ASSIGNED TASK - The records are to be copied in their entirety, exactly as given.

DATA TO EXAMINE -
#####
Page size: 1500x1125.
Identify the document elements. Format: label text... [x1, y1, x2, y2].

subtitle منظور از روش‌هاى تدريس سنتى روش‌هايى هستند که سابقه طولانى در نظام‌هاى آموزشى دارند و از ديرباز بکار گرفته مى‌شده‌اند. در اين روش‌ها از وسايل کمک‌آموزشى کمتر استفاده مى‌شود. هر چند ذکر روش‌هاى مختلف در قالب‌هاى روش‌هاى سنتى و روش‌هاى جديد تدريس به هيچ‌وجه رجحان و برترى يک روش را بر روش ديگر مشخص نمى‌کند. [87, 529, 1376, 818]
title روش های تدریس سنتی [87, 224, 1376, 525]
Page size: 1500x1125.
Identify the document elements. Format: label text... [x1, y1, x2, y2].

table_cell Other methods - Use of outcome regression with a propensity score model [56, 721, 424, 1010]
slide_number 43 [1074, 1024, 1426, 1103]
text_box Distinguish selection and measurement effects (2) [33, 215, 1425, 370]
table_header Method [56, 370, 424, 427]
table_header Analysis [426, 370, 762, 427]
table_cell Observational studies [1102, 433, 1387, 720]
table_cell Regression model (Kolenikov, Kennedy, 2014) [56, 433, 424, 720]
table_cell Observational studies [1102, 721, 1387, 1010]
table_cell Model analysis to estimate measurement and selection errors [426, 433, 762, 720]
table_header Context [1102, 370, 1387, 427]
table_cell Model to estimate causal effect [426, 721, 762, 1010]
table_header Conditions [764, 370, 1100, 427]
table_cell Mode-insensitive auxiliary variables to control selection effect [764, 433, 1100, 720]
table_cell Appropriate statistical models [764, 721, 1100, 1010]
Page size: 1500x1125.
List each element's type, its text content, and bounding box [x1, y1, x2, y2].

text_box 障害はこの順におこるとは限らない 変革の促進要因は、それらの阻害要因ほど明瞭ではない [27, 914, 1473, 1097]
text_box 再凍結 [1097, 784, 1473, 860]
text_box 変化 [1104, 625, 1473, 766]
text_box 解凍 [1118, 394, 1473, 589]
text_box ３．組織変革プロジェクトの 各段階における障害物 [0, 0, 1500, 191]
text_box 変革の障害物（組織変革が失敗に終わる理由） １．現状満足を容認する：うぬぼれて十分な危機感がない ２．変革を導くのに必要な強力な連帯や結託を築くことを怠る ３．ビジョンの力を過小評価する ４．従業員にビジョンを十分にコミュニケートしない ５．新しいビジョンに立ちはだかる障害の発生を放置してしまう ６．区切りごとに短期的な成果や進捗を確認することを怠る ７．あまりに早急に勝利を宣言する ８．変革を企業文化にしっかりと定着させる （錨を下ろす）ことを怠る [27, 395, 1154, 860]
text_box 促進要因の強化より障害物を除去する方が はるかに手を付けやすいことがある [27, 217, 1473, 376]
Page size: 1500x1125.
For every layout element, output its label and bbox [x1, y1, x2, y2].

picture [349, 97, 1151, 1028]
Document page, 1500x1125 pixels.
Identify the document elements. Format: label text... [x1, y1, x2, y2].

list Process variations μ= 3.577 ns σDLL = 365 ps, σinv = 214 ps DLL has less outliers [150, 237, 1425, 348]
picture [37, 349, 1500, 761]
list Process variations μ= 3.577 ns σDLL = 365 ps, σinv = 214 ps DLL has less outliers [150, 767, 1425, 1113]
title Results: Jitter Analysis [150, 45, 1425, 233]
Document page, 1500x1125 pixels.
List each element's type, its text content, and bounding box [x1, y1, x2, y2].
#####
ANSWER FOR THIS EXERCISE -
Page size: 1500x1125.
Identify the document elements. Format: label text... [x1, y1, x2, y2].

subtitle منظور از روش‌هاى تدريس سنتى روش‌هايى هستند که سابقه طولانى در نظام‌هاى آموزشى دارند و از ديرباز بکار گرفته مى‌شده‌اند. در اين روش‌ها از وسايل کمک‌آموزشى کمتر استفاده مى‌شود. هر چند ذکر روش‌هاى مختلف در قالب‌هاى روش‌هاى سنتى و روش‌هاى جديد تدريس به هيچ‌وجه رجحان و برترى يک روش را بر روش ديگر مشخص نمى‌کند. [87, 529, 1376, 818]
title روش های تدریس سنتی [87, 224, 1376, 525]
Page size: 1500x1125.
Identify the document elements. Format: label text... [x1, y1, x2, y2].

table_cell Other methods - Use of outcome regression with a propensity score model [56, 721, 424, 1010]
slide_number 43 [1074, 1024, 1426, 1103]
text_box Distinguish selection and measurement effects (2) [33, 215, 1425, 370]
table_header Method [56, 370, 424, 427]
table_header Analysis [426, 370, 762, 427]
table_cell Observational studies [1102, 433, 1387, 720]
table_cell Regression model (Kolenikov, Kennedy, 2014) [56, 433, 424, 720]
table_cell Observational studies [1102, 721, 1387, 1010]
table_cell Model analysis to estimate measurement and selection errors [426, 433, 762, 720]
table_header Context [1102, 370, 1387, 427]
table_cell Model to estimate causal effect [426, 721, 762, 1010]
table_header Conditions [764, 370, 1100, 427]
table_cell Mode-insensitive auxiliary variables to control selection effect [764, 433, 1100, 720]
table_cell Appropriate statistical models [764, 721, 1100, 1010]
Page size: 1500x1125.
List each element's type, its text content, and bounding box [x1, y1, x2, y2].

text_box 障害はこの順におこるとは限らない 変革の促進要因は、それらの阻害要因ほど明瞭ではない [27, 914, 1473, 1097]
text_box 再凍結 [1097, 784, 1473, 860]
text_box 変化 [1104, 625, 1473, 766]
text_box 解凍 [1118, 394, 1473, 589]
text_box ３．組織変革プロジェクトの 各段階における障害物 [0, 0, 1500, 191]
text_box 変革の障害物（組織変革が失敗に終わる理由） １．現状満足を容認する：うぬぼれて十分な危機感がない ２．変革を導くのに必要な強力な連帯や結託を築くことを怠る ３．ビジョンの力を過小評価する ４．従業員にビジョンを十分にコミュニケートしない ５．新しいビジョンに立ちはだかる障害の発生を放置してしまう ６．区切りごとに短期的な成果や進捗を確認することを怠る ７．あまりに早急に勝利を宣言する ８．変革を企業文化にしっかりと定着させる （錨を下ろす）ことを怠る [27, 395, 1154, 860]
text_box 促進要因の強化より障害物を除去する方が はるかに手を付けやすいことがある [27, 217, 1473, 376]
Page size: 1500x1125.
For every layout element, output its label and bbox [x1, y1, x2, y2].

picture [349, 97, 1151, 1028]
Document page, 1500x1125 pixels.
Identify the document elements. Format: label text... [x1, y1, x2, y2].

list Process variations μ= 3.577 ns σDLL = 365 ps, σinv = 214 ps DLL has less outliers [150, 237, 1425, 348]
picture [37, 349, 1500, 761]
list Process variations μ= 3.577 ns σDLL = 365 ps, σinv = 214 ps DLL has less outliers [150, 767, 1425, 1113]
title Results: Jitter Analysis [150, 45, 1425, 233]
Document page, 1500x1125 pixels.
List each element's type, its text content, and bounding box [x1, y1, x2, y2].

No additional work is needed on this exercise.